Ravenna, 19 luglio 2014 – IL CASO fece consumare non poco inchiostro: un nonno, che se ne andava a spasso lungo la battigia con la nipotina di 3 anni e raccoglieva in un secchiello le cozze portate a riva dalla mareggiata, si ritrovò indagato a piede libero per resistenza a pubblico ufficiale per aver reagito a una contestazione della Capitaneria di porto.
Per i ‘poliziotti del mare’, infatti, l’uomo aveva «pescato» cozze in area riservata alla balneazione. Così, con la denuncia a piede libero, era scattato anche un verbale amministrativo. All’inizio del 2012 la sanzione era stata annullata dal giudice di pace; per la resistenza a pubblico ufficiale, invece, ieri l’uomo é stato condannato a 4 mesi di reclusione, con pena sospesa.
I FATTI risalgono al 30 luglio 2009. Protagonista della sconcertante vicenda fu un imprenditore allora 71enne, Augusto Alessandri, originario di Castiglione di Cervia, domiciliato a Bologna e residente a Milano Marittima. Da vari decenni Alessandri frequenta il bagno Dario ed era lì, quella mattina, che camminava avanti e indietro con la nipotina, raccogliendo i molluschi arrivati a riva. Erano intervenuti tre uomini della Capitaneria, che gli avevano contestato la violazione dell’ordinanza balneare regionale numero 1 del 2009, che vieta «l’esercizio di qualsiasi tipo di pesca nella fascia di mare riservata alla balneazione». Quando gli venne detto che la sua attività di «pesca» avrebbe comportato un verbale da cento a mille euro,l’imprenditore reagì verbalmente con incredulità. Quando invece i militari della Capitaneria, uno da una parte e uno dall’altra, lo accompagnarono al Comando, si fece prendere dal nervosismo e oppose resistenza, peraltrosenza provocare lesioni di alcun genere.
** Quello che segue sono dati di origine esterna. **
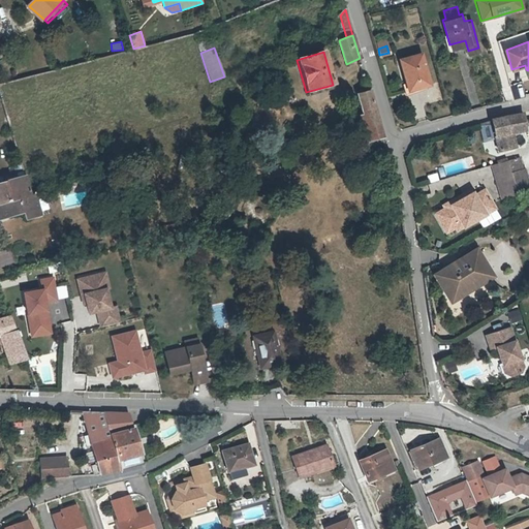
[(407,88),(428,82),(419,52),(399,58),(407,88)]
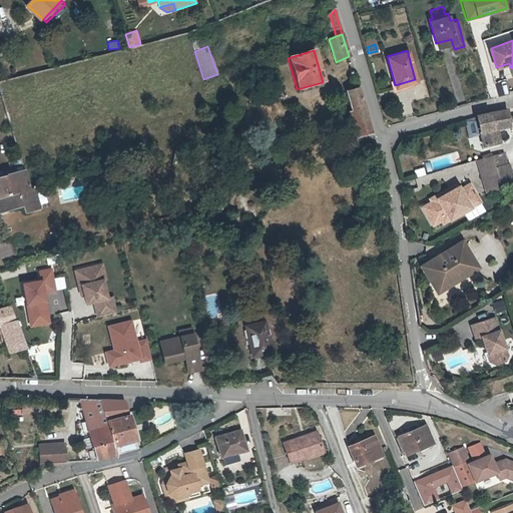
[(357,136),(371,132),(359,89),(346,92),(352,112),(350,113),(355,132),(357,136)]
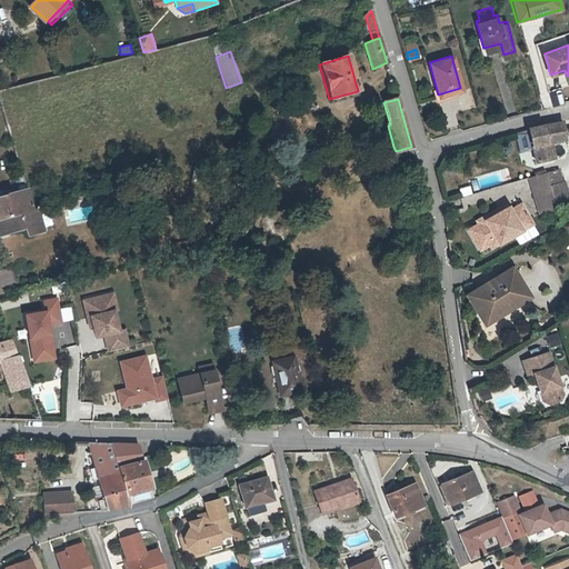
[(552,145),(567,142),(562,123),(530,130),(533,148),(537,163),(541,162),(555,160),(552,152),(551,151),(550,145),(552,145)]
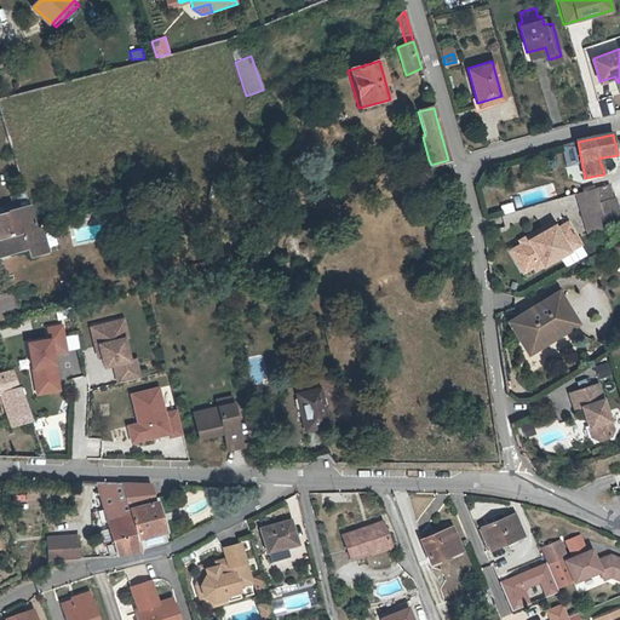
[(431,165),(429,160),(413,164),(417,174),(449,166),(448,160),(431,165)]
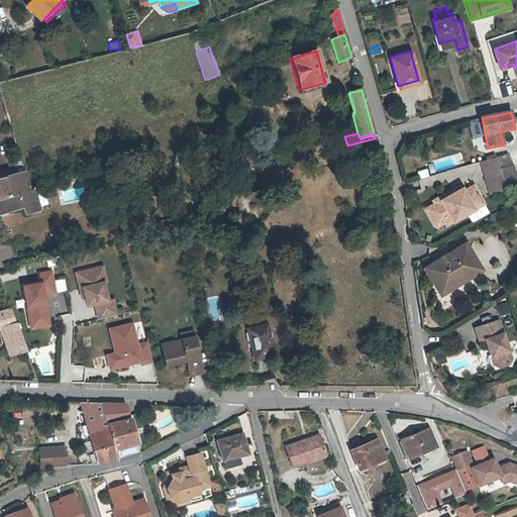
[(505,185),(516,181),(516,177),(513,165),(510,166),(507,157),(497,161),(502,176),(505,185)]
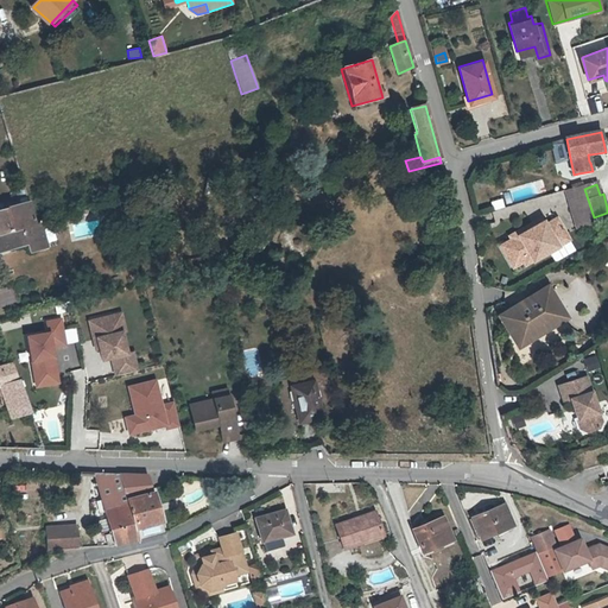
[(569,203),(571,211),(590,207),(584,189),(583,185),(565,190),(569,203)]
«Mio padre li ha mandati a quel paese — ebbe a dire al Carlino Alessia Alessandri — ma solo quando si é sentito prendere di forza per le braccia. Lo hanno portato via di peso, mentre la bimba piangeva e chiamava il nonno». Per la Capitaneria, l’imprenditore aveva «reagito con minacce e resistenza a un controllo. L’ordinanza balneare vieta qualsiasi attività collegata alla pesca. Raccolta e pesca hanno la stessa finalità, cioé quella di prelevare organismi marini. La raccolta fino a 300 metri dalla riva é vietata anche per questioni igienico-sanitarie». Il verbale parlava di «un chilo di mitili allo stato vivo»; per Alessandri, le cozze nel secchiello non erano più di 15-20.
A febbraio 2012 il giudice di pace Anna Maria Venturelli aveva annullato il verbale amministrativo,precisando che «con il termine ‘pescare’ si intende l’attività volta a cercare di catturare pesci» o molluschi «usando attrezzature. Nel caso in esame, nel tratto di mare dove veniva effettuata la contestazione al ricorrente non vi sono rocce nè substrati duri e pertanto i mitili che vengono rinvenuti si trovano nella sabbia in quanto strappati agli scogli a causa delle mareggiate. Il ricorrente si è limitato a raccogliere i mitili così giunti sulla battigia certamente non usando attrezzature, condizione senza la quale non può propriamente parlarsi di ‘pescare’».
RESTAVA in piedi la vicenda penale, innescata da quella denuncia per resistenza a pubblico ufficiale. Il processo si é celebrato davanti al giudice Agnese Cicchetti che, come già accennato, ha condannato Alessandri a 4 mesi di reclusione, con pena sospesa. Pm onorario Simona Bandini. L’imputato era difeso dall’avvocato Fulvio Toschi di Bologna.